Rabu, 25 November 2009

Nonton TV

Sedemikian transfarannya TV kita menyajikan tontonan yang menarik perhatian, entah dalam bentuk kekerasan, pelanggaran susila, atau kondisi-kondisi ketidak normalan yang perlu dikritrisi, semua disajikan tanpa cadar dan tanpa tirai. Lebih seru dari sajian CNN pada masa reformasi dulu tentang tayangan “No Comment”.


Pada episode pemilu setiap malam kita disuguhkan tontotan sumpah serapah para calon wakil rakyat dan para politikus yang berdebat dan adu pendapat. Episode berikutnya kitapun disajikan tontotan cerita Jaksa tentang uraian pelecahan yang dilakukan seorang Tokoh Nasional terhadap istri siri seorang tokoh lainnya.

Dengan alasan kebebasan pers dan alasan masyarakat harus memiliki kesempatan mendapatkan informasi, maka semua ditayangkan dengan terus terang, tak perlu tahu, apakah yang nonton itu anak-anak kita yang masih kecil atau orang dewasa, semua disiarkan tanpa tedeng dan tanpa aling-aling semua transfaran.

Tak pelak pula kita disuguhkan perilaku para demonstran yang ikut meramaikan situasi dengan pihak keamanan didaerah, melalui pertunjukan dengan saling bersitegang, saling dorong dan beradu fisik.

Memang pers harus memiliki kebebasan, karena itulah konsekwensi logis dari liberaslisme sebagai unsur demokrasi. Pers merupakan bagian dari kekuatan politik didunia manapun, bahkan ia mengajarkan kita untuk melek politik. Pers sarana efektif untuk masyarakat mengetahui segala sesuai yang terjadi diluar ruang-ruangnya. Mungkin juga wajar jika sesekali mereka harus mengancam mogok jika ada pembatasan untuk mendapatkan informasi yang menurut mereka harus didapatkan dan diberitakan.

Sayangnya semua urusan moral adalah kewajiban warga, sedang pers hanya menayangkan saja, mungkin juga tak perlu harus merasa ikut bertanggung jawab terhadap dampak tayangan. Memang ada pemasungan budaya parternalistik menjadi individualistik. Jika saja unsur hiburan dan rating yang menjadi tujuan utama maka wajar jika semua itu terjadi.
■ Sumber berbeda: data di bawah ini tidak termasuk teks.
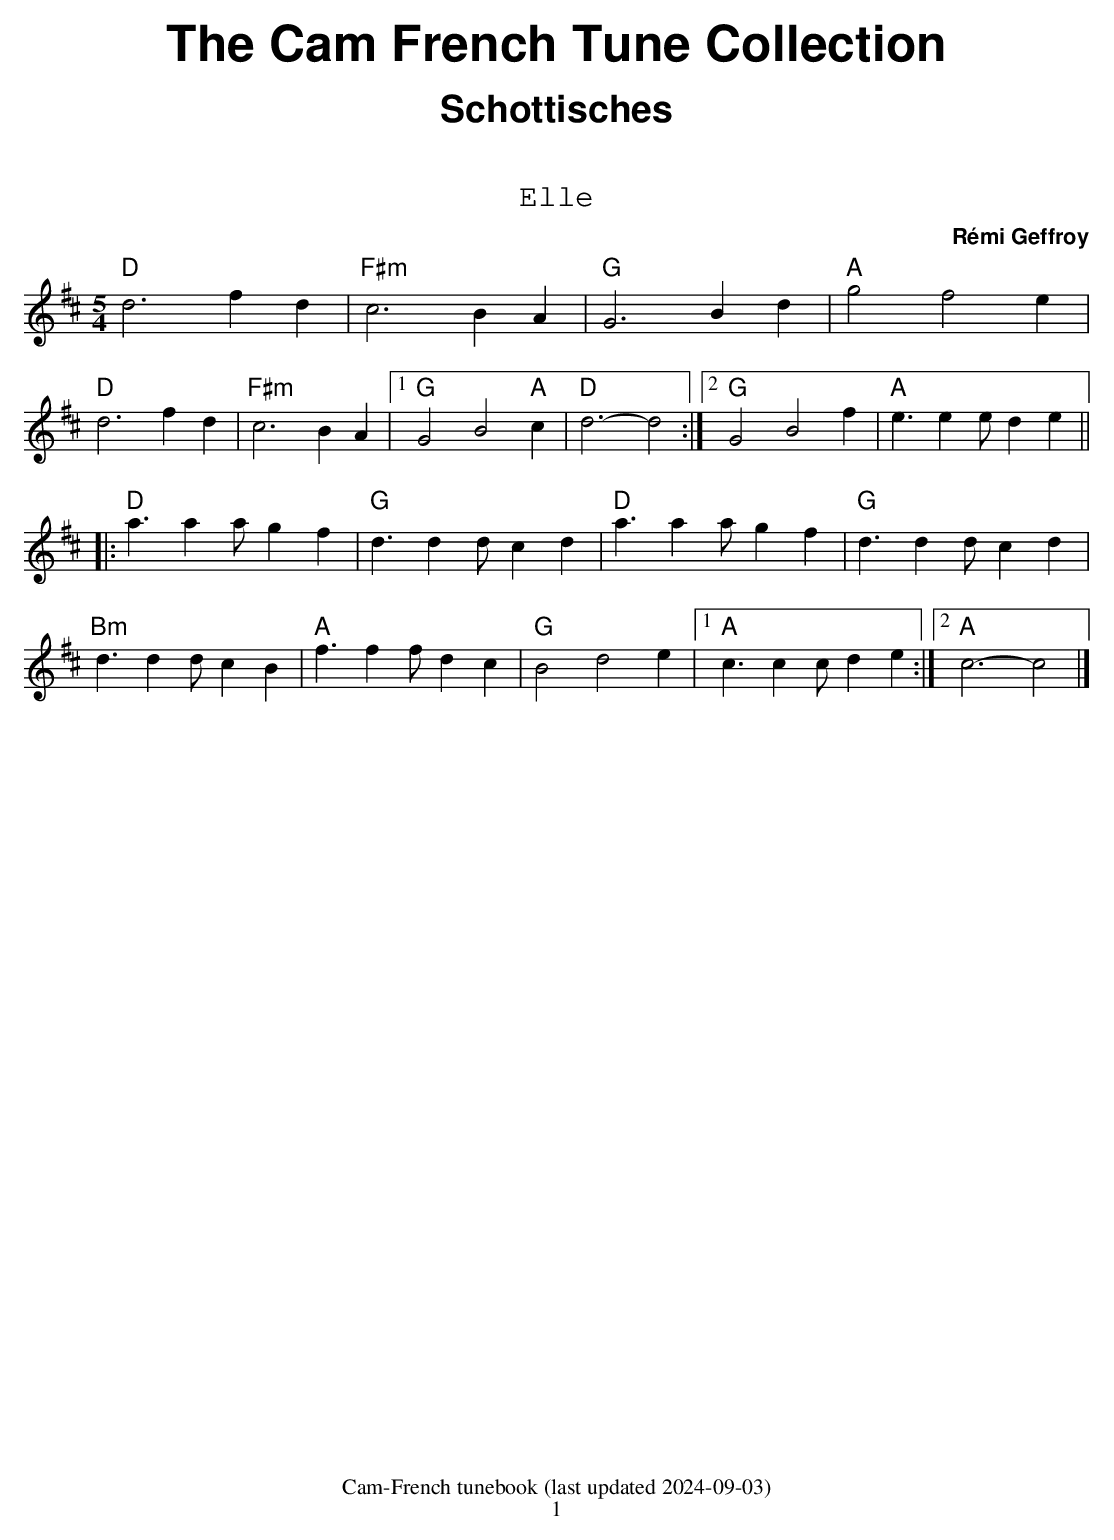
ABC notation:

X:1
T:Elle
C:Rémi Geffroy
M:5/4
L:1/4
K:Dmaj
"D"d3fd|"F#m"c3 BA| "G"G3 Bd|"A"g2 f2e |
"D"d3fd|"F#m"c3 BA|1 "G"G2B2"A"c|"D" d3-d2 :|2 "G"G2B2f| "A"e3/2ee/2de||
|:"D"a3/2aa/2gf|"G"d3/2dd/2cd| "D"a3/2aa/2gf | "G"d3/2dd/2cd|
"Bm"d3/2dd/2cB| "A"f3/2ff/2dc | "G"B2d2e|1 "A" c3/2cc/2de:|2 "A"c3-c2|]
Kita pun harus berterima kasih. Sekarang tak perlu lagi bersusah payah mendengarkan bisik-bisik tetangga tentang suatu isu. Karena semua di sajikan kemeja-meja ruang kantor, keluarga bahkan kamar tidur. Hanya cukup klik semua akan kita saksikan dengan santai.

Pers juga menjadi garda depan ketika konspirasi dan mafia hukum yang dijalankan para Markus dibuka dan dipublikasikan, serta kebusukan para penegak hukum dikuliti satu persatu. Tanpa pers yang berani mungkin masalah Om Markus dan Mafia peradilan hanya berhenti sebatas bisik-bisik dan kekhawatiran masyarakat. Mungkin pula republik ini akan tetap menjadi negara maling. Mungkin pula kita hanya menunggu terjadi semacam Sodom and Gomorah atau munculnya cerita Nabi Nuh.

Pers saat ini paling konsisten untuk mengawal proses-proses demokrasi. Ia tak perlu lagi disuruh dan diperintah untuk mencari suatu liputin, karena ada simbiosa mutualisma antara pers dengan kepentingan pemberitaan. Mungkin ada baiknya jika para insan Pers juga memiliki tanggung jawab moral yang tinggi terhadap pendidikan dan kondisi masyarakat. Sehingga apa yang ditayangkan dapat selalu berdampak positif bagi perkembangan bangsa ini. Walahuallam.